Es ist nicht leicht, diese Bilder über einander zu legen und zu verstehen, wie z.B. unsere hippieeske Gastgeberin im Redwood Forest Trump-Wählerin sein kann, die sich so liebevoll um ihre Gäste bemüht und die mit ihrer alten Schäferhündin ihr Abendessen teilt und riesige Gebetsversammlungen in Washington gegen Hexerei auf YouTube verfolgt und nur das Gute in den Menschen sehen will. Vielleicht ist es der Grad an Unerwachsenheit, der die Menschen sich einen allmächtigen Freund wünschen lässt, wie ihn kleine Kinder sich herbeiwünschen und dabei übersehen, dass es ein geistesgestörter Faschist ist. Dann ist dies ein selbstgemachtes Problem der „Demokratie“ der Lobbyisten, in der das Volk von Bildung, Entscheidungen und somit letztlich Verantwortung fürs eigene Handeln ferngehalten wird.

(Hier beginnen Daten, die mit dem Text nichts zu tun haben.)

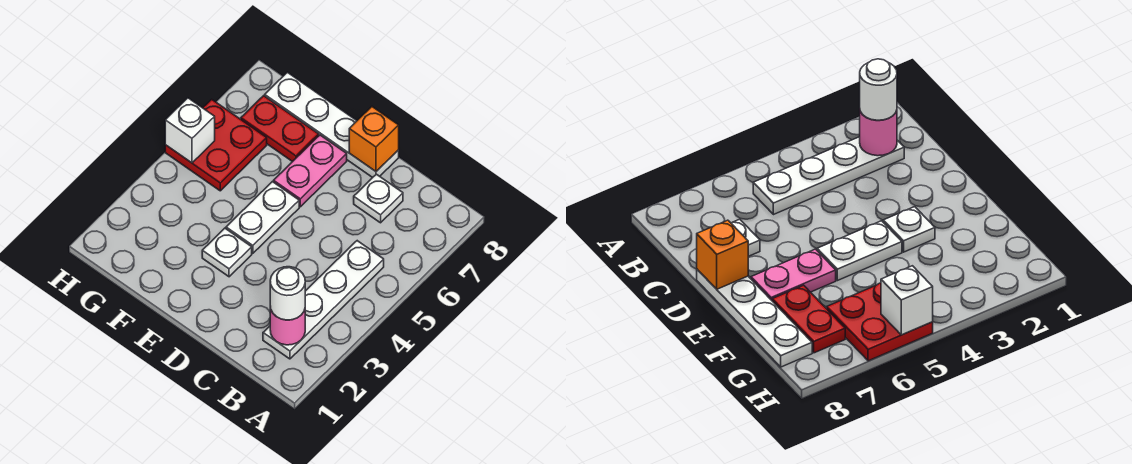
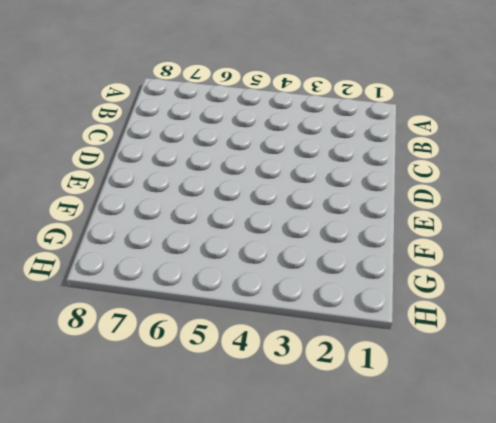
none -> white plate B2:B5 level 1
none -> white plate C7 level 1
none -> white plate D8:G8 level 1

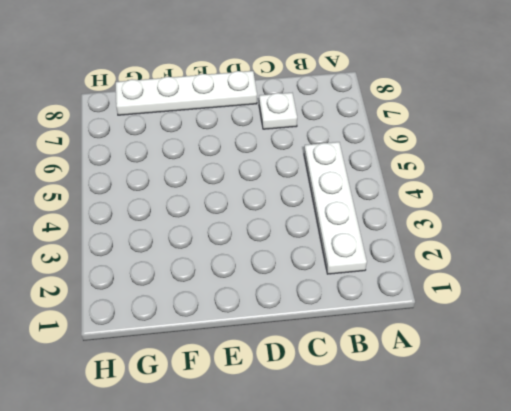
none -> white plate E3 level 1
none -> white plate E4:E5 level 1
none -> pink plate E6:E7 level 1

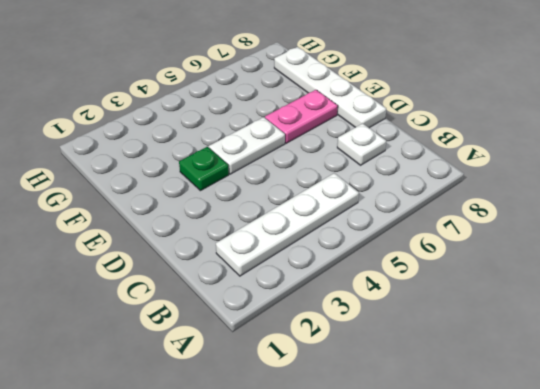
green plate E3 level 1 -> white plate E3 level 1
none -> red plate F7:G7 level 1
none -> red plate G5:H6 level 1
none -> pink round brick B2 level 2

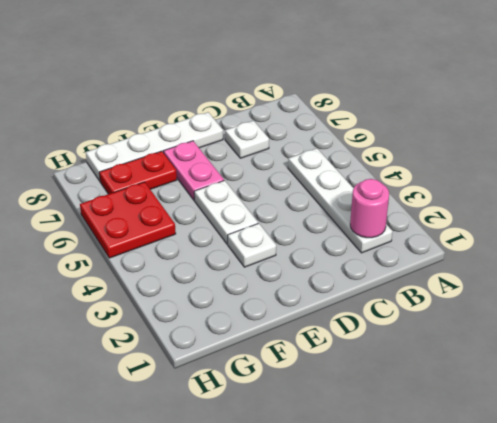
none -> orange brick D8 level 2
none -> white brick H5 level 2
none -> white round brick B2 level 3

Doch wir versuchten uns auf unserer Reise nicht davon herunterziehen zu lassen. Wir erfreuten uns an Muscheln, „Sanddollars“ (Überbleibsel von Seesternen), Vulkanglas und Jade am Strand. Wir erfreuten uns an den absurd großen Bäumen, langen Stränden, wuchernden Moosen, Flechten, Pilzen, den riesigen Weiten, den Wapitis, Pelikanen, Seelöwen und an den vielen netten Begegnungen auf unserem Weg mit echten Menschen, die im Grunde einfach nur anständig und gut sein wollen. Und an dem Glück, das wir haben, dies alles frei und mit genügend Reisekasse erleben zu dürfen.